2. remove or reduce the barriers to innovation and change.
These two actions (while not simple, especially the second) should be designed to facilitate new models of healthcare, without the Federal government being a direct participant.
The way forward is not clear, therefore there needs to be an evolutionary, experimental, incremental, trial and error approach. Keep things small; this reduces the cost, time to market and the potential for problems with safety.

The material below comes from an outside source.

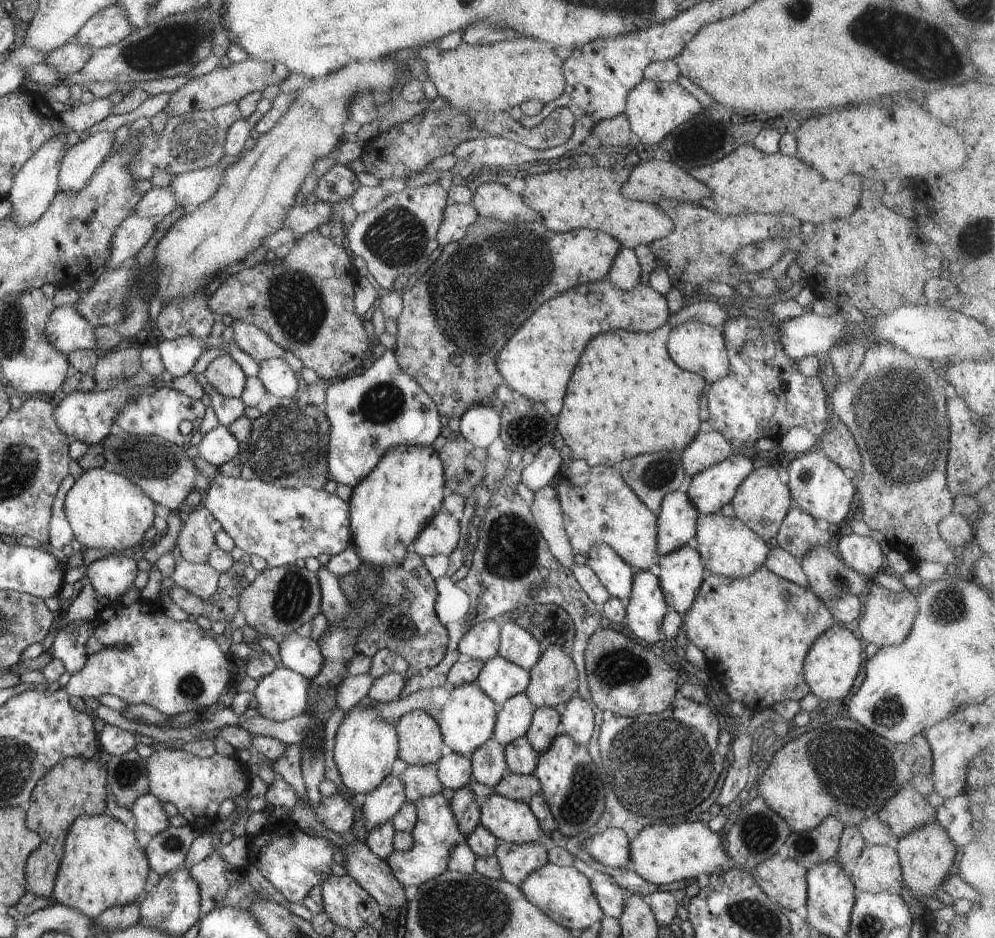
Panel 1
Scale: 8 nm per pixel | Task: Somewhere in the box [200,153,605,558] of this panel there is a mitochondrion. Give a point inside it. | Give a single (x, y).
(453, 287)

The one thing government can do is to provide an environment in which new ideas/concepts are discussed and results quickly promulgated.
MyHR was a big trial and has been a huge error – it’s just got in the way. The only lesson it might teach government is that it’s easy to do the wrong thing and get burnt. But don’t hold you’re breath.
I agree Bernard, I wonder just how frustrating the MyHR is for elements of Government. To me anyway it seems to also stifle Government is doing what it was setup to do and is the right institute to do these things. Strangely two of these things Kelsey blew out of the water.